The evolution of the role of technology CXOs has been a fascinating topic of study in our industry for the past two decades. Most are familiar with the basics: technology decision makers and managers becoming business leaders; moving from ‘keeping the lights on’ to leveraging technology to drive business outcomes; the CIO role becoming the most capable to take over as CEO. It’s a highly relevant topic which I have personally written and spoken on it countless times because this evolution impacts so many aspects of the industry in such significant ways. We’re not going to rehash that evolution here.
Instead, now that the industry has accepted the arrival of a new type of tech CXO with vastly more capabilities and expectations of them, it’s time we broaden our vision of how to build relationships with these folks based on appropriate mutual value.
Let’s look at the usual three industry constituencies, how they each approach relationships with CXOs, and how they’re missing the mark. Disclaimer: I am generalizing below. And, yes it is completely fair to do so because for every Sierra Ventures or Menlo Ventures, there are a dozen venture firms who do not build CXO relationships for the right reasons. For every Harness, Trifacta, or Synack there are 50 startups who are getting about 10% of the potential value out of their CXO contacts. And for every Cumberland, Ahead, or WWT there are 100 who only look for share of wallet every time they sit down with a CXO.

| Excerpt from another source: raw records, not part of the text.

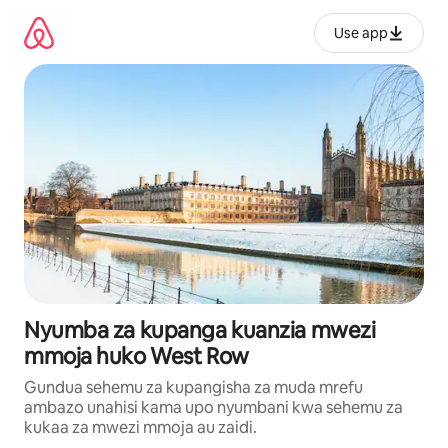
Ruka
kwenda
Use app
kwenye
maudhui
Nyumba za kupanga kuanzia mwezi
mmoja huko West Row
Gundua sehemu za kupangisha za muda mrefu
ambazo unahisi kama upo nyumbani kwa sehemu za
kukaa za mwezi mmoja au zaidi.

As a channel partner it’s not wrong to be focused on revenue and profit, i.e. what can be sold to a client, but how one goes about it that makes all the difference. VCs usually rely on CXOs to help them make better investment decisions, then help their portfolio startups grow faster by buying the products and making introductions to peer CXOs who can do the same. Startups see CXOs as potential beta customers, buyers of their products, and/or a rolodex of many other CXOs who can do the same.
Is it wrong to see CXOs in that light? Not necessarily. But if that’s all they’re being seen as/for, I’d argue the bulk of value is untapped. Sometimes the best way to get a CXO to procure your solution is not to sell to them, but rather to enable them to have the right talk track internally. TSG Board Advisor and ex-Splunk CIO, Declan Morris, says it perfectly, “If you really want to create a long-term working relationship with any CXO, you have to go beyond the basic quick-win pitch. For example, when it comes to your product offering, provide the CXO with the right set of compelling business outcomes that win the support of their executive peers.” With over two decades of IT leadership experience, I think Declan can be deemed a reliable source.
Channel partners who approach a CXO with “What are you buying, because I can probably sell it to you because I sell everything” are blowing it. Top level tech execs do not want to have that conversation. They want to build trusted relationships based on a mutual exchange of differentiated value. If you’re a channel partner, what is your differentiated value? VCs who put together CXO advisory boards to simply get input during diligence then make startup intros, are missing the boat. That leaves CXOs feeling like they’re in a one-sided relationship, because they are. VCs need to find a more genuine approach to bringing real tangible value to those relationships, or they will be short-lived. Startups looking only for beta clients, new logos, or revenue from a top level CXO, are wildly missing the mark. Ask yourself what those individuals can teach you about your business model, product/market fit, how to sell to a CXO, what partners they like working with and why, what use cases resonate or don’t and why, etc. etc. That sort of knowledge transfer and feedback will be the gift that keeps on giving across your entire business, not just with one person or one customer account. And you’ll be even more likely to get that beta client, logo, or revenue you were looking for in the first place.